P.s. ModelArguments contains the arguments pertaining to which model/config/tokenizer we are going to fine-tune from. While DataTrainingArguments contains the arguments pertaining to what data we are going to input our model for training and eval.

@sgugger One thing I noticed, doing other experiments, is that using the optimizer as I have implemented it, after some epochs the learning rate reaches 0.0, while with the default one I always have a value > 0.

I don’t know if this information can be used to understand how my implementation differs from the default one. They look really identical to me … I have no idea…

Mmm, it really does point to the number of training steps. When training with Trainer, it should print you that number (and it’s also the upper bound of the progress bar) so you can double-check.

@sgugger The information that the trainer gives me before training are these:

INFO - transformers.trainer -   ***** Running training *****
INFO - transformers.trainer -     Num examples = 13121
INFO - transformers.trainer -     Num Epochs = 4
INFO - transformers.trainer -     Instantaneous batch size per device = 8
INFO - transformers.trainer -     Total train batch size (w. parallel, distributed & accumulation) = 16
INFO - transformers.trainer -     Gradient Accumulation steps = 1
INFO - transformers.trainer -     Total optimization steps = 3284
Epoch:   0% 0/4 [00:00<?, ?it/s]
Iteration:   0% 0/821 [00:00<?, ?it/s]
Iteration:   0% 1/821 [00:00<08:07,  1.68it/s]

After training I find myself among the results the various checkpoints that advance from 750 to 750:
image

No your number of optimization steps is 3284. 750 is just the number of steps between two checkpoints.

1 Like

Oh my god, thank you very much!

But what is the calculation to find that value directly from the code? Because in the code the scheduler and optimizer are instantiated first and then the Trainer.
How do I get that information fo steps before instantiating the Trainer to pass it as a parameter of get_linear_schedule_with_warmup?
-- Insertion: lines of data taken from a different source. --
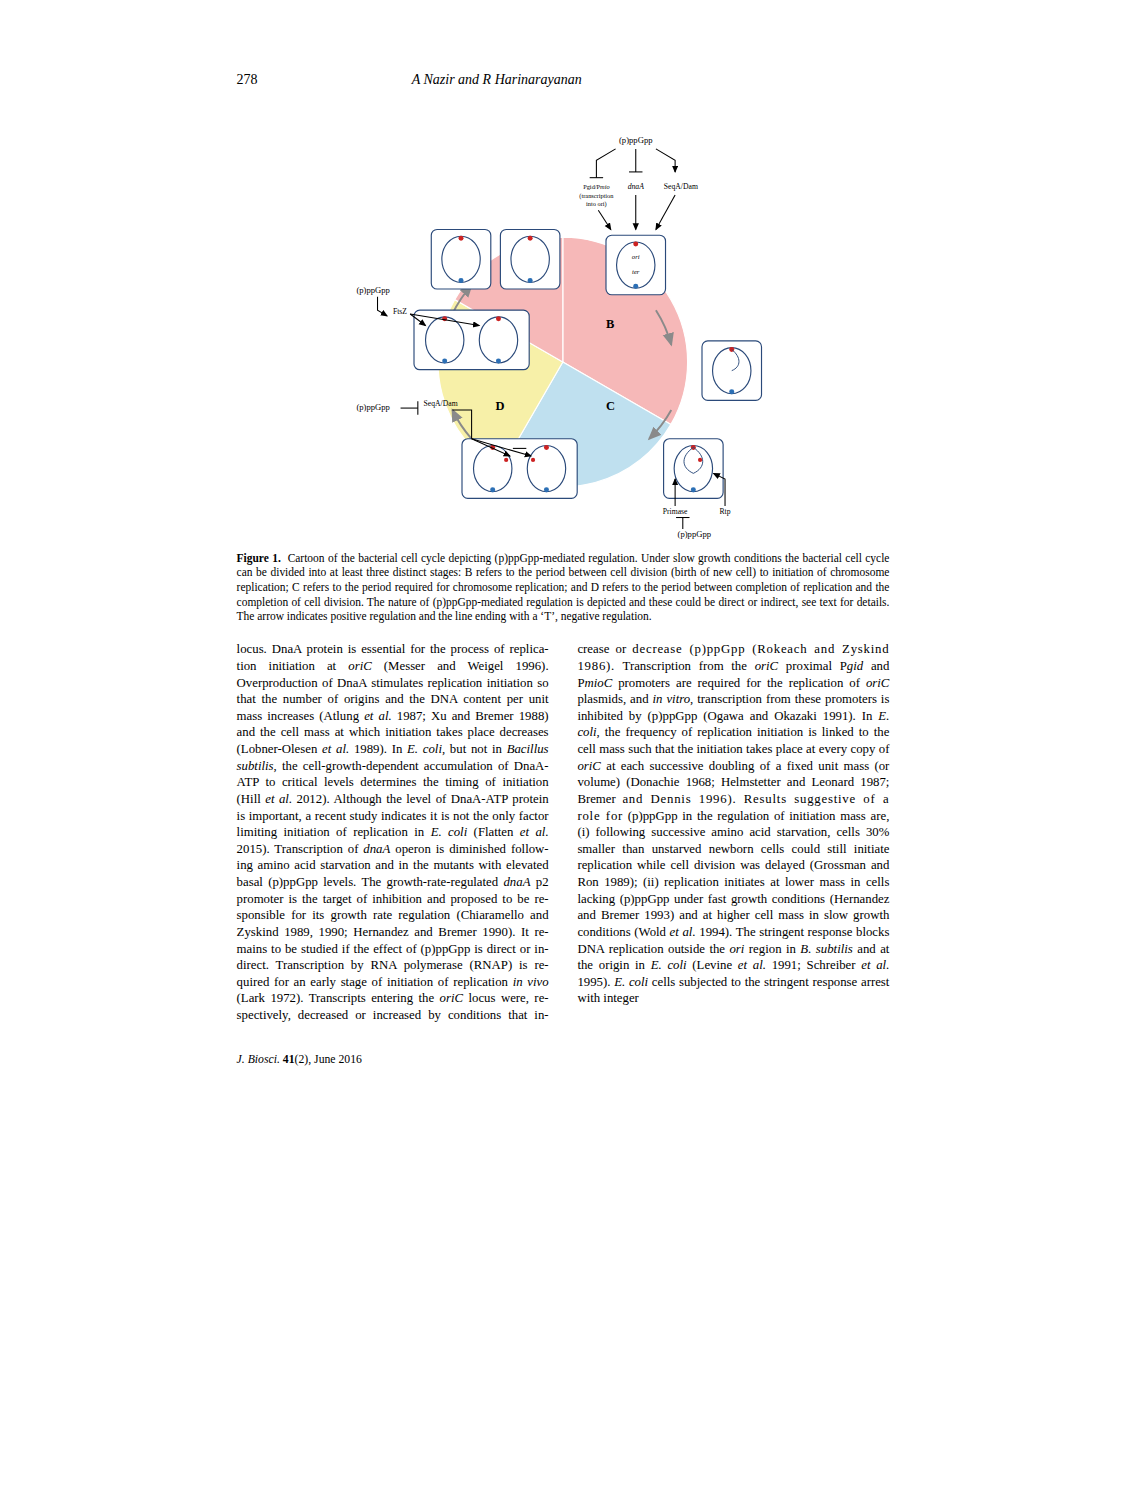278 A Nazir and R Harinarayanan
B C D ori ter (p)ppGpp Pgid/Pmio (transcription into ori) dnaA SeqA/Dam Primase Rtp (p)ppGpp (p)ppGpp SeqA/Dam (p)ppGpp FtsZ
Figure 1. Cartoon of the bacterial cell cycle depicting (p)ppGpp-mediated regulation. Under slow growth conditions the bacterial cell cycle can be divided into at least three distinct stages: B refers to the period between cell division (birth of new cell) to initiation of chromosome replication; C refers to the period required for chromosome replication; and D refers to the period between completion of replication and the completion of cell division. The nature of (p)ppGpp-mediated regulation is depicted and these could be direct or indirect, see text for details. The arrow indicates positive regulation and the line ending with a ‘T’, negative regulation.
locus. DnaA protein is essential for the process of replication initiation at oriC (Messer and Weigel 1996). Overproduction of DnaA stimulates replication initiation so that the number of origins and the DNA content per unit mass increases (Atlung et al. 1987; Xu and Bremer 1988) and the cell mass at which initiation takes place decreases (Lobner-Olesen et al. 1989). In E. coli, but not in Bacillus subtilis, the cell-growth-dependent accumulation of DnaA-ATP to critical levels determines the timing of initiation (Hill et al. 2012). Although the level of DnaA-ATP protein is important, a recent study indicates it is not the only factor limiting initiation of replication in E. coli (Flatten et al. 2015). Transcription of dnaA operon is diminished following amino acid starvation and in the mutants with elevated basal (p)ppGpp levels. The growth-rate-regulated dnaA p2 promoter is the target of inhibition and proposed to be responsible for its growth rate regulation (Chiaramello and Zyskind 1989, 1990; Hernandez and Bremer 1990). It remains to be studied if the effect of (p)ppGpp is direct or indirect. Transcription by RNA polymerase (RNAP) is required for an early stage of initiation of replication in vivo (Lark 1972). Transcripts entering the oriC locus were, respectively, decreased or increased by conditions that increase or decrease (p)ppGpp (Rokeach and Zyskind 1986). Transcription from the oriC proximal Pgid and PmioC promoters are required for the replication of oriC plasmids, and in vitro, transcription from these promoters is inhibited by (p)ppGpp (Ogawa and Okazaki 1991). In E. coli, the frequency of replication initiation is linked to the cell mass such that the initiation takes place at every copy of oriC at each successive doubling of a fixed unit mass (or volume) (Donachie 1968; Helmstetter and Leonard 1987; Bremer and Dennis 1996). Results suggestive of a role for (p)ppGpp in the regulation of initiation mass are, (i) following successive amino acid starvation, cells 30% smaller than unstarved newborn cells could still initiate replication while cell division was delayed (Grossman and Ron 1989); (ii) replication initiates at lower mass in cells lacking (p)ppGpp under fast growth conditions (Hernandez and Bremer 1993) and at higher cell mass in slow growth conditions (Wold et al. 1994). The stringent response blocks DNA replication outside the ori region in B. subtilis and at the origin in E. coli (Levine et al. 1991; Schreiber et al. 1995). E. coli cells subjected to the stringent response arrest with integer
J. Biosci. 41(2), June 2016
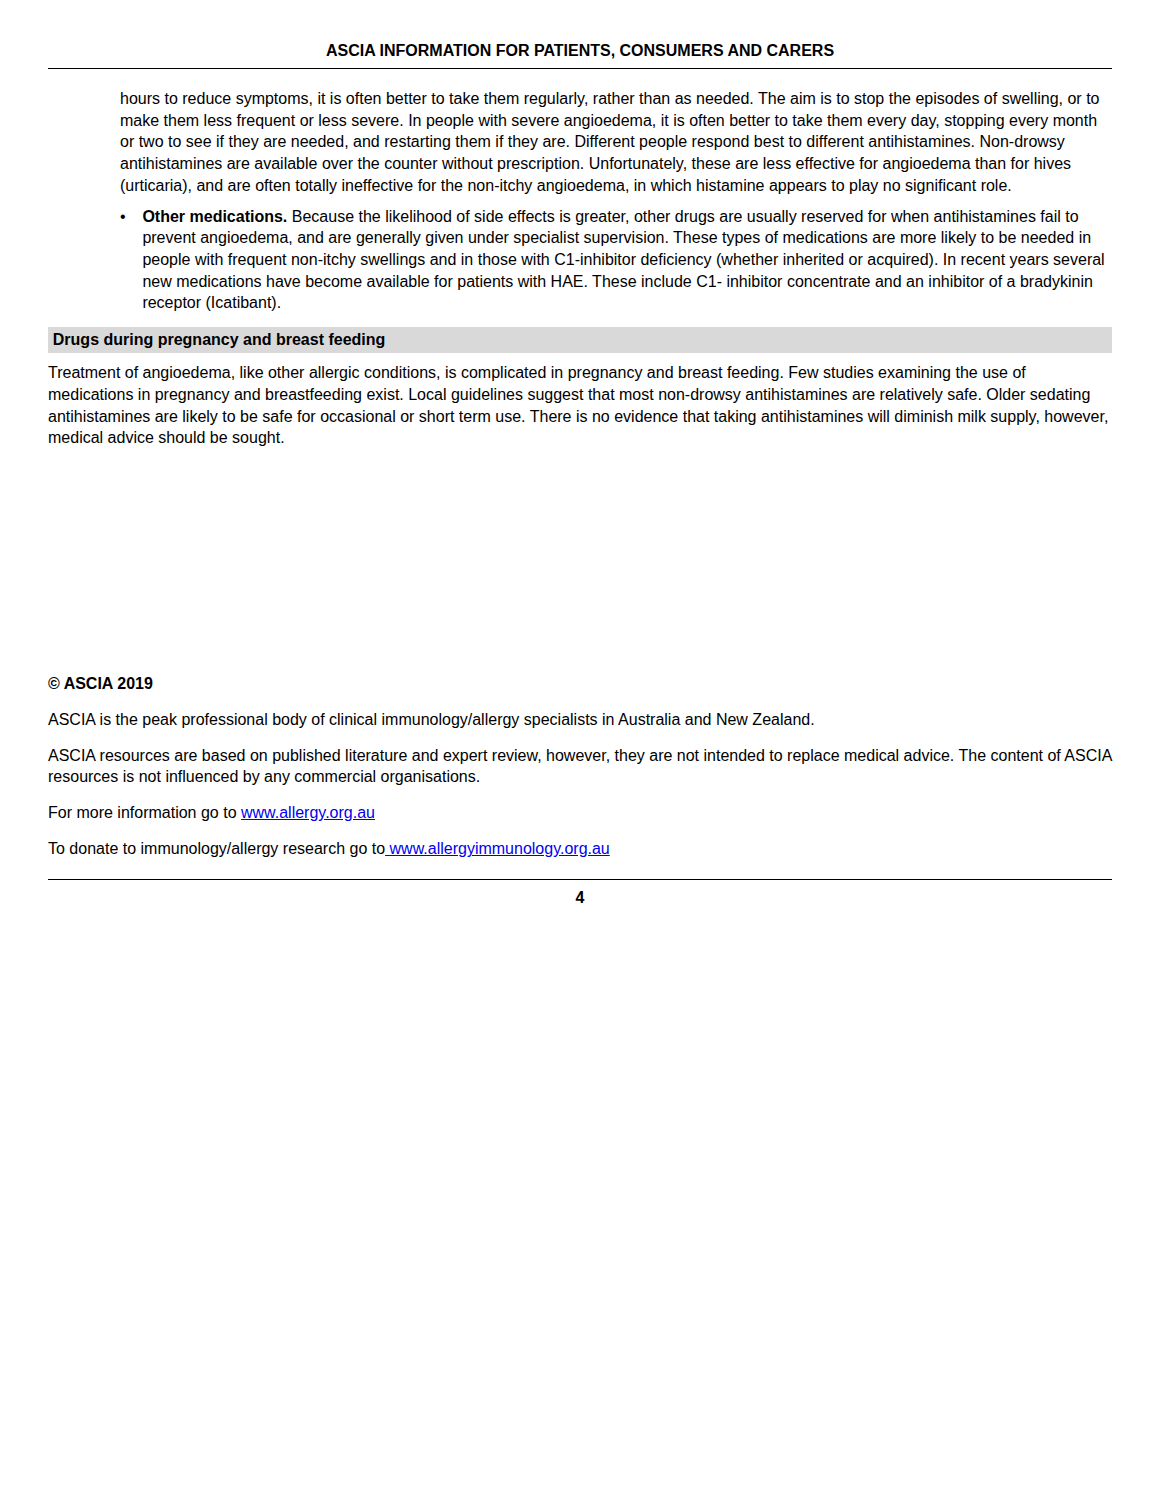ASCIA INFORMATION FOR PATIENTS, CONSUMERS AND CARERS
hours to reduce symptoms, it is often better to take them regularly, rather than as needed. The aim is to stop the episodes of swelling, or to make them less frequent or less severe. In people with severe angioedema, it is often better to take them every day, stopping every month or two to see if they are needed, and restarting them if they are. Different people respond best to different antihistamines. Non-drowsy antihistamines are available over the counter without prescription. Unfortunately, these are less effective for angioedema than for hives (urticaria), and are often totally ineffective for the non-itchy angioedema, in which histamine appears to play no significant role.
Other medications. Because the likelihood of side effects is greater, other drugs are usually reserved for when antihistamines fail to prevent angioedema, and are generally given under specialist supervision. These types of medications are more likely to be needed in people with frequent non-itchy swellings and in those with C1-inhibitor deficiency (whether inherited or acquired). In recent years several new medications have become available for patients with HAE. These include C1- inhibitor concentrate and an inhibitor of a bradykinin receptor (Icatibant).
Drugs during pregnancy and breast feeding
Treatment of angioedema, like other allergic conditions, is complicated in pregnancy and breast feeding. Few studies examining the use of medications in pregnancy and breastfeeding exist. Local guidelines suggest that most non-drowsy antihistamines are relatively safe. Older sedating antihistamines are likely to be safe for occasional or short term use. There is no evidence that taking antihistamines will diminish milk supply, however, medical advice should be sought.
© ASCIA 2019
ASCIA is the peak professional body of clinical immunology/allergy specialists in Australia and New Zealand.
ASCIA resources are based on published literature and expert review, however, they are not intended to replace medical advice. The content of ASCIA resources is not influenced by any commercial organisations.
For more information go to www.allergy.org.au
To donate to immunology/allergy research go to www.allergyimmunology.org.au
4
This is the number of epochs you want to train multiplied by the length of your training dataloader then divided by the number of gradient accumulation steps.
The best way to use a custom optimizer/scheduler is to subclass Trainer and override the method create_optimizer_and_scheduler since in this method, you will get the number of training steps as an argument.

1 Like

One more thing to notice is that you’re passing a weight_decay value of 0.0 for both parameter groups in your optimizer. This is harmless (and kinda pointless) when using the default value (which is also 0.0), but otherwise it can certainly lead to different results.

1 Like

Yes, I had noticed this too, but as you rightly said, it is the default value. In any case I will try to modify it to see if it brings any benefit to the model.

Thank you!

Hi, say I want to subclass the optimizer() method of Trainer by adding a new parameter. Then I need to change the method called the optimizer(), which is create_optimizer_and_scheduler(). Then I had to change the behavior of the flow one by one. I thought this is not an ideal way, is there any more elegant way?